Snape: Now this is a story all about how my life got flipped, turned upside down and I'd like to take a minute, just sit right there, and tell you how I became the half-blood Prince of a school called H-warts. In Spinner's End born and raised, in the playground is where I spent most of my days, chillin' out, maxin', relaxin' out cool, shootin' some quaffles outside of the school.

Dumbledore: After all this time?
Snape: Always.
Dumbledore: You know, Severus, you had your big fight with her when you were 15, over half a lifetime ago. Carrying a torch for her after all these years ... bit obsessive don't you think. Maybe it's time you move on. Start dating. I've found the personal ads in the Quibbler are quite rewarding.
Snape: There'll never be anyone else for me. Now excuse me, I'm going to listen to The Cure.

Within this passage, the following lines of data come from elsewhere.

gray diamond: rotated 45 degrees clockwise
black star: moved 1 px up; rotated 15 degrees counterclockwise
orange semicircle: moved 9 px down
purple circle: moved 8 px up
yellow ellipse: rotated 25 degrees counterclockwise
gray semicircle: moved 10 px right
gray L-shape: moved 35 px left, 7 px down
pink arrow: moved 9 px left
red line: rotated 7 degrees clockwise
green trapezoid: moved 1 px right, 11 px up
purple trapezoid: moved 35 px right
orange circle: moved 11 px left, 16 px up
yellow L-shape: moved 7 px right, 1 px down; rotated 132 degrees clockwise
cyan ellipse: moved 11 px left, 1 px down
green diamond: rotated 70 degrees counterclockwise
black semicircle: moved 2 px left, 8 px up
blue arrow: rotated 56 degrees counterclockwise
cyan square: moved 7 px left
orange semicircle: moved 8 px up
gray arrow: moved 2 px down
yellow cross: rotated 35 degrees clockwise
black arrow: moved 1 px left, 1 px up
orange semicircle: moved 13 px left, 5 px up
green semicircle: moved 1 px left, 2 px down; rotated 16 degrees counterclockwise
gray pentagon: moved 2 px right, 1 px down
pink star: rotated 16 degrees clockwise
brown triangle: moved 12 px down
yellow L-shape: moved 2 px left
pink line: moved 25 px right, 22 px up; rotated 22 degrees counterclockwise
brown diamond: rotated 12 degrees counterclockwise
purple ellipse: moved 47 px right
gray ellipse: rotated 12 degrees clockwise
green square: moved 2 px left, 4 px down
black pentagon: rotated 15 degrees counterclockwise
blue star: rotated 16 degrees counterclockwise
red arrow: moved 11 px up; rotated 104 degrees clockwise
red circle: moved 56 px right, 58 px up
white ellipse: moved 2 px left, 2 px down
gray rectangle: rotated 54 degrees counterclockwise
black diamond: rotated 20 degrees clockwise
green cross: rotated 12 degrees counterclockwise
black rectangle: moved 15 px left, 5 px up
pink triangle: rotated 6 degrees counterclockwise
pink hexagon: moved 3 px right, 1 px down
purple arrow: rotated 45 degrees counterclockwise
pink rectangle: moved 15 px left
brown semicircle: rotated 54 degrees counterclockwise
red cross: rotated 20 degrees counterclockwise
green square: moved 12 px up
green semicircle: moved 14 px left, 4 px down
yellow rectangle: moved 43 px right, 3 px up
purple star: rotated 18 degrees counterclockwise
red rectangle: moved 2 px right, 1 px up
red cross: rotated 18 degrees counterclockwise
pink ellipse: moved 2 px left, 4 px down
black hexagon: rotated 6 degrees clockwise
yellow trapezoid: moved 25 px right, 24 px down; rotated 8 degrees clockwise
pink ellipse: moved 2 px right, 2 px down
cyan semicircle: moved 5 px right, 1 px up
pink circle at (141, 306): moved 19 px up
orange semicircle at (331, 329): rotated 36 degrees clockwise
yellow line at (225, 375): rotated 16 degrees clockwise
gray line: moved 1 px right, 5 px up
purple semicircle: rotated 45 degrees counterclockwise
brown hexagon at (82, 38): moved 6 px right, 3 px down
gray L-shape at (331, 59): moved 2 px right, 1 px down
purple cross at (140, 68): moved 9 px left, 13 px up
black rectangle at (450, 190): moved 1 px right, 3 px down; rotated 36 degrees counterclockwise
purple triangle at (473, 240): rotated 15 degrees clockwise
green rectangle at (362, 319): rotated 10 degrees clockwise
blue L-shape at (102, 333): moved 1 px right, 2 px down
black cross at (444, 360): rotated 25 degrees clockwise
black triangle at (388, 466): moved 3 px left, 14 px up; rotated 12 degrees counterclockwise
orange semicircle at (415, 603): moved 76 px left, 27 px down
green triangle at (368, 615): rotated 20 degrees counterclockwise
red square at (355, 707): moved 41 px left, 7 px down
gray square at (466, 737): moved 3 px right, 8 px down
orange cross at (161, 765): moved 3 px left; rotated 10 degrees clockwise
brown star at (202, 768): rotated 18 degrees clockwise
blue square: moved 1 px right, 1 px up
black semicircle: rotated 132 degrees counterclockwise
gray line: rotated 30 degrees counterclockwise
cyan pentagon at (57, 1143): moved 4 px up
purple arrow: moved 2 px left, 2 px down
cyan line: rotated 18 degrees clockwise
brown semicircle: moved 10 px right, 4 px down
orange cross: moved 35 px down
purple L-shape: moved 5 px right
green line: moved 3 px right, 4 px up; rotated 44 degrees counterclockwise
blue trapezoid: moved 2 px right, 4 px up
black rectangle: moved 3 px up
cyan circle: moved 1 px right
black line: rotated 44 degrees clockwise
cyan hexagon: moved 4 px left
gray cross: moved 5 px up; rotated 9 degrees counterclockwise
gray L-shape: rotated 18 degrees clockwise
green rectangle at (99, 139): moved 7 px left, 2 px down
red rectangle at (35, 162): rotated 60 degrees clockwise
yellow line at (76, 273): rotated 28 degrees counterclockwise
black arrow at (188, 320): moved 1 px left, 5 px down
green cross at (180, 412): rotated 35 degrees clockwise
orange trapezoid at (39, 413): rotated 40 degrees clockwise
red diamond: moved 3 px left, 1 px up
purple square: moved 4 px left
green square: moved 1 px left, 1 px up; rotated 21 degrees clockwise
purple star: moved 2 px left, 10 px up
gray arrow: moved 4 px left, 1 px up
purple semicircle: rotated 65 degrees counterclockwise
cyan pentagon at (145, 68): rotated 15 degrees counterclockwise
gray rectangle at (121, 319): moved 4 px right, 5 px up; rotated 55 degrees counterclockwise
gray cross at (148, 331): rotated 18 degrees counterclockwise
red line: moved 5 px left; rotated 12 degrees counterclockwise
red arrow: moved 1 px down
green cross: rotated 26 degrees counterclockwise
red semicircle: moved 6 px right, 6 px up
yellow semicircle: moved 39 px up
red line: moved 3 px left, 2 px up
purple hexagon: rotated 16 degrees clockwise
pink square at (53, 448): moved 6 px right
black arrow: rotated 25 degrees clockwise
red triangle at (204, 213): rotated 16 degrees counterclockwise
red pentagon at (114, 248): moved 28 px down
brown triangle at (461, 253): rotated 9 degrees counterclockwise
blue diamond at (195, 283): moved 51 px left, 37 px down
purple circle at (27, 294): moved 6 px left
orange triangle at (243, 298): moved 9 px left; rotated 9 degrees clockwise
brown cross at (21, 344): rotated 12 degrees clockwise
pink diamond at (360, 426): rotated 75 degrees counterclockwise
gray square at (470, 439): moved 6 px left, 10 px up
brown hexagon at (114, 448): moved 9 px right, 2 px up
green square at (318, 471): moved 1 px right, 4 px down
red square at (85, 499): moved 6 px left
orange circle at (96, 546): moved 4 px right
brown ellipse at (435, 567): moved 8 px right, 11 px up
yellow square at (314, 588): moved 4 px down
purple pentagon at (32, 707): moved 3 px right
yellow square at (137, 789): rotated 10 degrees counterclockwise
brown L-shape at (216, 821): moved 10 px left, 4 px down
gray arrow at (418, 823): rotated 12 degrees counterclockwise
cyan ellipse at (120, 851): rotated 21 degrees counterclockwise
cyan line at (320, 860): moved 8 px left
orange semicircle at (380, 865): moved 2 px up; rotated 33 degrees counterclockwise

Voldemort: No, he is a pure-blood. Join me, Longbottom, and together we can end this destructive conflict.

Neville: I'll never join you! San Dimas High School Football rulez!

Voldemort: WTF?

Neville breaks the curse that's restraining him, and Voldie sics Nagini on him.

Nagini: PWND.

Neville whips off the Sorting Hat, pulling the Sword of Gryffindor from it, shouts, "I am no man," and strikes off Nagini's head. "PWN this."